Commodity market regulator FMC has decided to impose a special cash margin of 20% on all pending contracts of barley to curb its volatility in the futures trade, The Financial Express reported on April, 27.

Barley, which is traded in large volumes on the NCDEX, is primarily used as a major animal fodder. The trade also includes malting-grade barley.

In an order, Forward Markets Commission (FMC) said: “In view of excessive volatility in the prices of barley, special cash margins at 20% on the long side are being imposed with effect from the beginning of trading day ie April 27, 2012, on all contracts”. The special margin would also be applicable on contracts in barley that are yet to be launched on the exchanges, it said.

Margin is a deposit that is required to be given by traders before entering into a pact to buy or sell the commodity at future date.

During the month, prices of barley have risen by nearly 12% mainly due to speculative buying in view of strong demand from beer making industries in spot markets.

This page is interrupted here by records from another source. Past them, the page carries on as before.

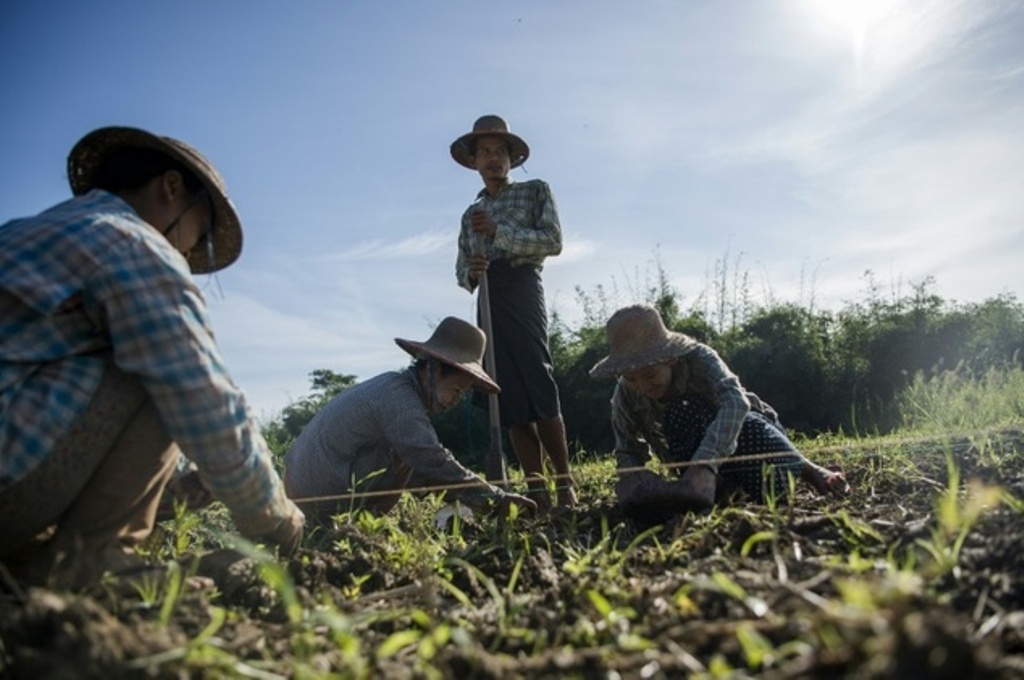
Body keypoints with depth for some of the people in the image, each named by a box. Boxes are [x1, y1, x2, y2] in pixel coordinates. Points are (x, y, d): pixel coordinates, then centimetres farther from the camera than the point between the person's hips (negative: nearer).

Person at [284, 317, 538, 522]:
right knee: (405, 452, -11)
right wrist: (498, 501, -22)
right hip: (327, 502, -9)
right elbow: (435, 463, -24)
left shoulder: (392, 385, 12)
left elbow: (428, 466, 15)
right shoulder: (399, 396, -17)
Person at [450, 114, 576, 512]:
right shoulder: (470, 214, 23)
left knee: (539, 388, -14)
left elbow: (553, 241, -3)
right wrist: (470, 272, -5)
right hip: (487, 301, 5)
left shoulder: (535, 191, 12)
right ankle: (537, 491, -3)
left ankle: (565, 483, -7)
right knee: (510, 397, -3)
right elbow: (461, 272, 19)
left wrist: (498, 230, -8)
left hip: (521, 290, -4)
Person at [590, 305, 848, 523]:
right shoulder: (625, 395, -17)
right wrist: (632, 477, -36)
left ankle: (807, 471, -19)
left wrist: (703, 464, -59)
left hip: (745, 432, -2)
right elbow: (628, 450, -11)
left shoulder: (698, 357, -28)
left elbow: (736, 402, -45)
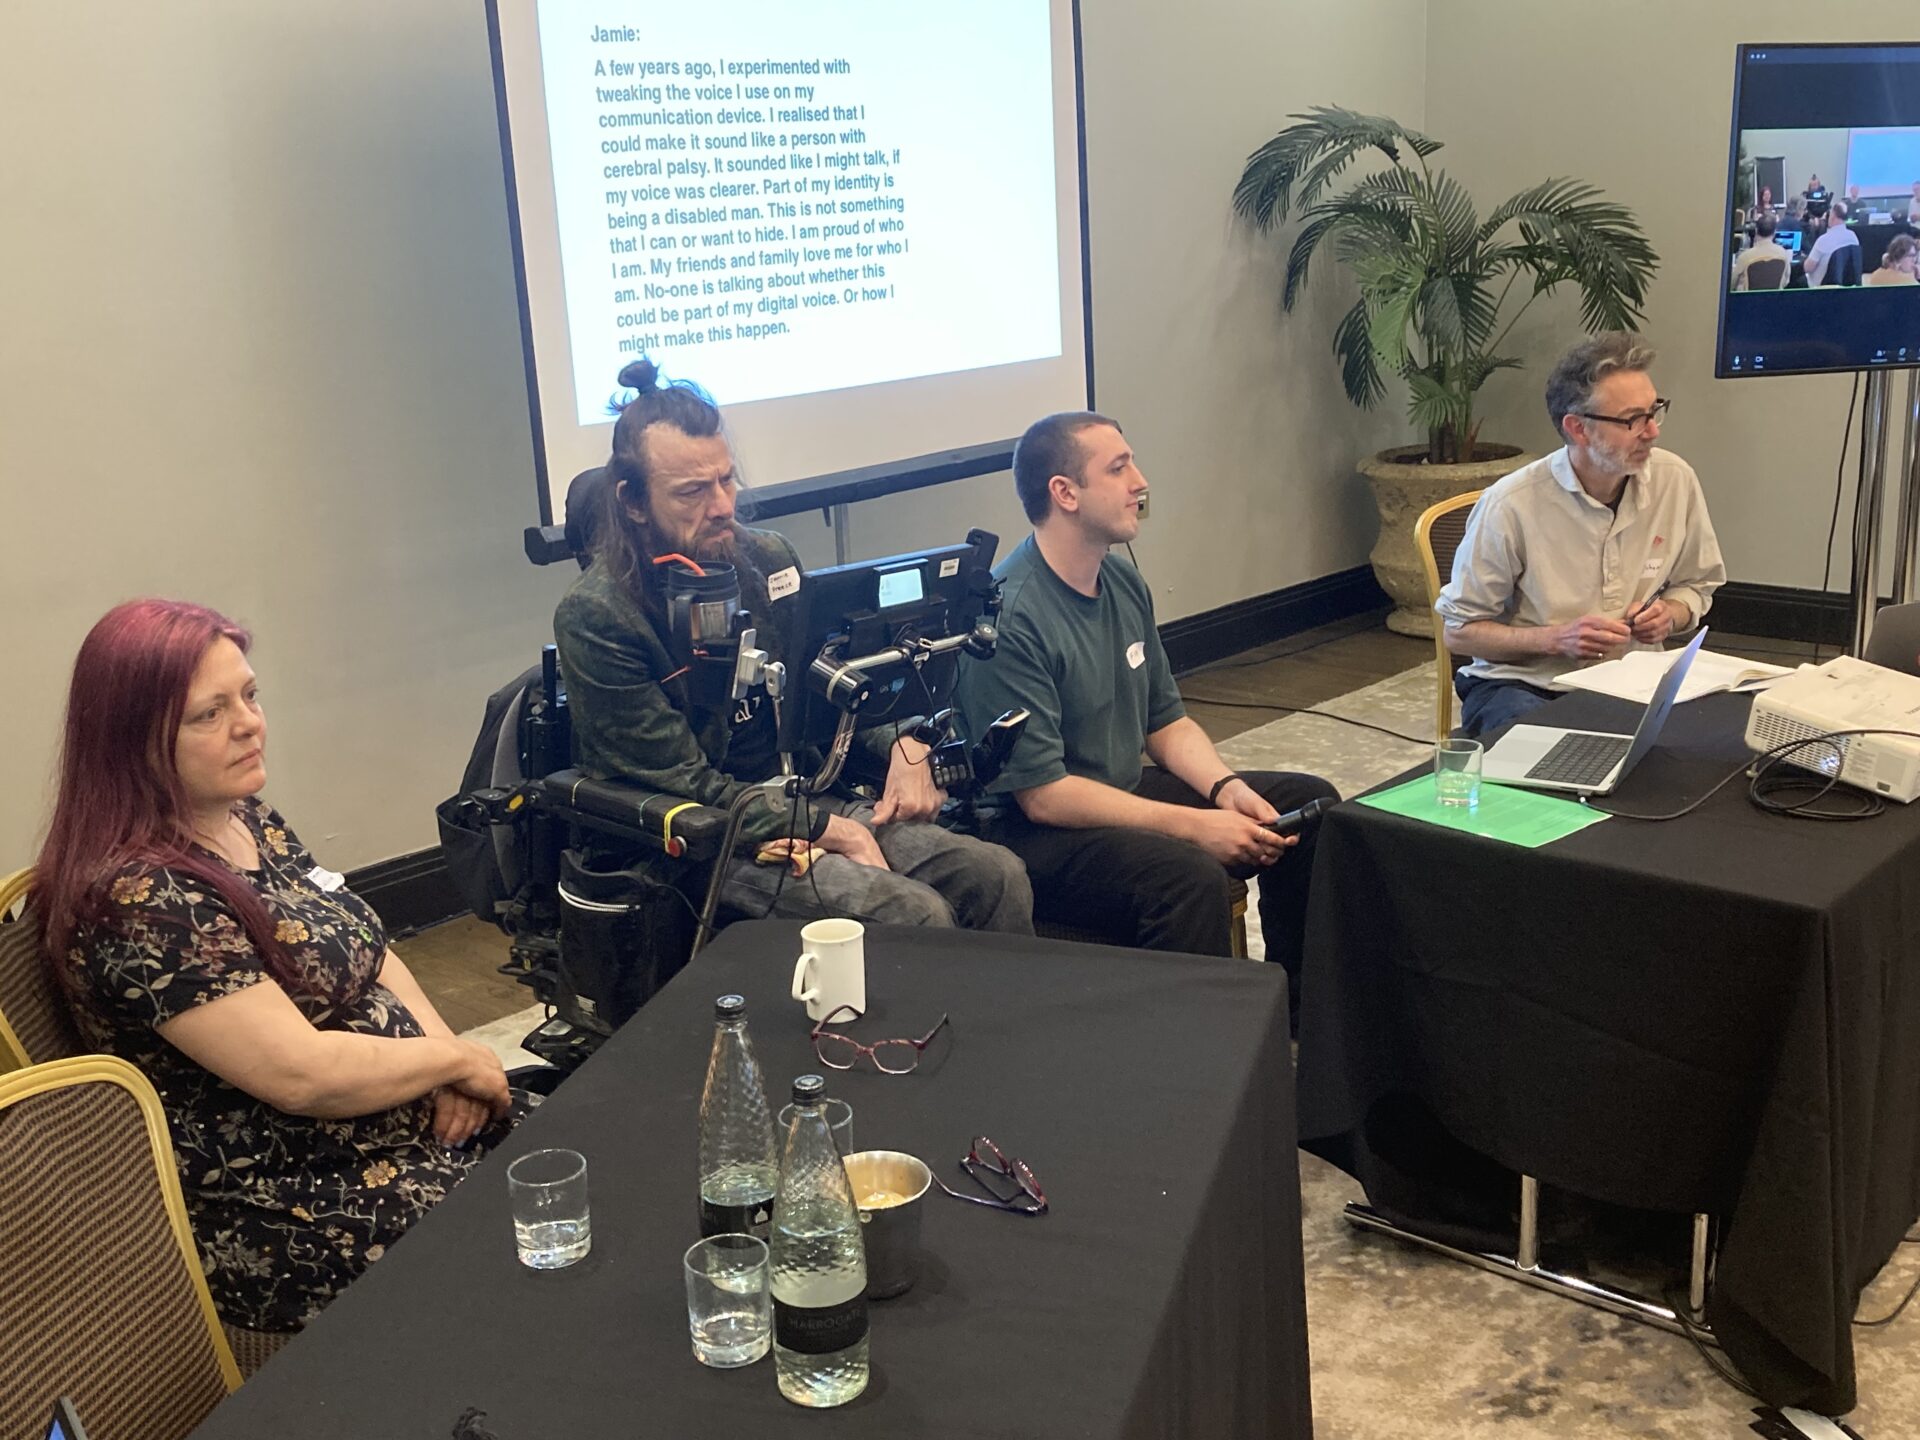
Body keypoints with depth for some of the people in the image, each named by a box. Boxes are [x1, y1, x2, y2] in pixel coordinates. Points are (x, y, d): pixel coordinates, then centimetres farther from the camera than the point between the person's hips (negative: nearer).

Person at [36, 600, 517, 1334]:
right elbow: (301, 1072, -25)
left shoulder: (248, 818, 6)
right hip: (292, 1212, -8)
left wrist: (449, 1054, -6)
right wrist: (454, 1058, -12)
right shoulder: (138, 900, -22)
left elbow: (366, 948, 11)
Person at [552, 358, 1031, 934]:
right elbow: (685, 786, -14)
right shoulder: (595, 618, -14)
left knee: (998, 876, -12)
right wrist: (827, 831, -16)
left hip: (810, 797, 6)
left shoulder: (768, 558, 4)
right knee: (914, 916, -24)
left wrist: (901, 746, -3)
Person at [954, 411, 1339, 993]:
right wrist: (1194, 825, -23)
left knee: (1310, 803, 4)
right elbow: (1043, 793, -23)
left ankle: (1297, 1007, 16)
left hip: (1126, 792, 9)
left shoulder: (1124, 583, 6)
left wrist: (1227, 788, -6)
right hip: (1036, 831, -9)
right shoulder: (1009, 617, -22)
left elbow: (1166, 721, 14)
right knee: (1188, 875, -34)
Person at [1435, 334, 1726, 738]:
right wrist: (1557, 639, -21)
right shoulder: (1510, 505, -16)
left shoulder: (1676, 480, -1)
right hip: (1521, 685, -5)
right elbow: (1460, 631, -7)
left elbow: (1695, 585, 17)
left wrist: (1669, 613, -6)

The futures prices of barley were quoted at R1,520 per quintal early this month. The May contract for barley was trading at R1,674.5 per quintal on April, 26 as against April, 25’s close of R1,708.5 per quintal.

The June contract stood at R1,710 per quintal against last close of R1,744 per quintal on the NCDEX. Spot prices of barley, however, were ruling at about R1,587 per quintal on April, 26.

The regulator also asked the exchanges not to accept fixed deposits and other collaterals against cash margins for barley contracts.

FMC has already imposed higher margins on other farm commodities such as soyabean, rape/mustard seed, chana and refined soya oil contracts to curb volatility in prices.